争奪戦のゴングが鳴る――。ソフトバンクの甲斐拓也捕手(32)が今季初取得した国内フリーエージェント(FA)権を行使することが12日、分かった。有資格者が権利行使できる手続き期間最終日となる、13日に球団に対して意思を通知する。あす14日に公示され、15日から他球団との契約交渉が可能。人的または金銭の補償が発生するBランクとみられる。球団は4年総額12億円(推定)の好条件で引き留めに努めるが、巨人も争奪戦に参戦する可能性が高い。
悩みに悩み抜いた末に、決断した。甲斐は「明日(13日)、球団にうかがいます」と、今季取得した国内FA権を行使することを明言した。
覚悟の単年契約を終えた、甲斐なりの決断だった。昨年オフの契約更改交渉で球団から複数年契約の提示を受けながら、単年契約で現状維持となる年俸2億1000万円でサインした。14年目の今季は119試合に出場し、打率・256、5本塁打、43打点。打撃では勝負強さが増し、守りではリーグトップのチーム防御率2・53の投手陣をけん引。4年ぶりの優勝の原動力となり、エース・有原と最優秀バッテリー賞も獲得した。
日本シリーズでDeNAに敗退後、権利の行使について熟考してきた。11日には自主トレのために訪れたみずほペイペイドームで「今はまだちょっと何も言えることはありません。(申請期限の)13日までしっかり考えたい」と話していた。
甲斐は大分・楊志館から2010年の育成ドラフト6位指名で入団し、13年オフに支配下選手登録。強肩、高いブロッキング技術などでゴールデングラブ賞を今季も含めて7度獲得し、21年の東京五輪では金メダル、昨年のWBCでは世界一に貢献した。宣言残留を認める球団は、日本を代表する捕手に成長した生え抜き捕手の引き留めに全力を尽くす。すでに4年総額12億円規模の大型契約を提示。正捕手流出を阻止するため、今後の上方修正も含めて誠意を示していく構えだ。
FA宣言後、15日からは他球団との交渉が解禁となる。FA補強に参戦する見込みの巨人は、今オフの目玉となる甲斐の獲得に向け、本格参戦する可能性は高い。4年ぶりのリーグ優勝を果たした今季は、岸田、小林、大城卓の3捕手を併用して戦い抜いた。核となる選手が加われば、チーム力の底上げになることは間違いない。来季のリーグ連覇、日本一奪回に向けて、ソフトバンクや他球団に負けない大型契約を用意するとみられ、激しい争奪戦が展開されそうだ。
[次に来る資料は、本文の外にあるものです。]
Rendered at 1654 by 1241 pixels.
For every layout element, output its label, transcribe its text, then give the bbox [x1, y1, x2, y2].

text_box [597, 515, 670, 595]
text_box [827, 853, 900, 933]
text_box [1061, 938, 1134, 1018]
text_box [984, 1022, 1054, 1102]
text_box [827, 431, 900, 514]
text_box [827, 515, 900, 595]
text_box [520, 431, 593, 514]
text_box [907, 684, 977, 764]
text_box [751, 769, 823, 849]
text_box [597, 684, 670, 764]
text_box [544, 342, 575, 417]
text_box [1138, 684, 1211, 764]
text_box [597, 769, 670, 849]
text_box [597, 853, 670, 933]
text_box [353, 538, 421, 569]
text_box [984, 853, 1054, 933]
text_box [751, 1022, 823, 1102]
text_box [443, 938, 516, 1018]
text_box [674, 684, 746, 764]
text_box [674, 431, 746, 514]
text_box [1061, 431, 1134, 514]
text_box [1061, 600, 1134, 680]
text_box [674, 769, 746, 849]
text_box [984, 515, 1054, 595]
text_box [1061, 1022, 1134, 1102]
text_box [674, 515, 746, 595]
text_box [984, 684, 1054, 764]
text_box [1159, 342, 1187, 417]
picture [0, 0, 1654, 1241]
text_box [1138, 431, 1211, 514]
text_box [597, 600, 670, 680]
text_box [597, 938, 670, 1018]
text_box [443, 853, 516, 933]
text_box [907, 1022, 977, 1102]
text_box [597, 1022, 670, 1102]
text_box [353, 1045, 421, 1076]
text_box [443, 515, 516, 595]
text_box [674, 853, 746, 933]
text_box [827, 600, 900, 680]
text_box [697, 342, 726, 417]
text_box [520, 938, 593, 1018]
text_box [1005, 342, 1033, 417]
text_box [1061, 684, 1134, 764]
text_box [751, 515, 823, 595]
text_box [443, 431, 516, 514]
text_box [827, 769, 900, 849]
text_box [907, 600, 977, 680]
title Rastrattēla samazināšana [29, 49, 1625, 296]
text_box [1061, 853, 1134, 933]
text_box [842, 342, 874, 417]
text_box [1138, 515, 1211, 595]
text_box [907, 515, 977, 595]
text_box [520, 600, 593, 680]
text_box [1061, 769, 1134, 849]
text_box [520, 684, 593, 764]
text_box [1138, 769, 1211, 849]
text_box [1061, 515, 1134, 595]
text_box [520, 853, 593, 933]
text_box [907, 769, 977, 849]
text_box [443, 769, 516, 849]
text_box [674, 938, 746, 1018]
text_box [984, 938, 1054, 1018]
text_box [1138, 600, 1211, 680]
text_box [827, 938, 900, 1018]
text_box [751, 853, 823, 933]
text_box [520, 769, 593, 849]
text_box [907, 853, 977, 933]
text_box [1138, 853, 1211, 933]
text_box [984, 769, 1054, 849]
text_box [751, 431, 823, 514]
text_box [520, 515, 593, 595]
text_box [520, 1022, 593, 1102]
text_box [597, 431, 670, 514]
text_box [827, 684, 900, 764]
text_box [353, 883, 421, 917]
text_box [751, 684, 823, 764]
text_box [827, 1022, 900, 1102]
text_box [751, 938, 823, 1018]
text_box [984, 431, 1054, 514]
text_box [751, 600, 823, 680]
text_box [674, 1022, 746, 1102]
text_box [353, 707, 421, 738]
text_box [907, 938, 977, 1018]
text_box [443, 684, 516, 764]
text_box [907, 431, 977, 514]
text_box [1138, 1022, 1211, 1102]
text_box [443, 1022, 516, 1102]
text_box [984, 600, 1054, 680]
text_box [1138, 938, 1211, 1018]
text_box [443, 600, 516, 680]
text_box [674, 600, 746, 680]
(金額は推定)
○…ソフトバンク・甲斐が正式に国内FA権を行使すれば、同じく育成出身で8日に手続きした石川に続いて今オフ2人目となる。ソフトバンクの国内FA宣言は19年オフの福田秀平以来5年ぶり。福田はソフトバンクを含む6球団の争奪戦の末、ロッテに移籍した。また、22年オフには千賀滉大が海外FA権を行使し、大リーグのメッツに移籍している。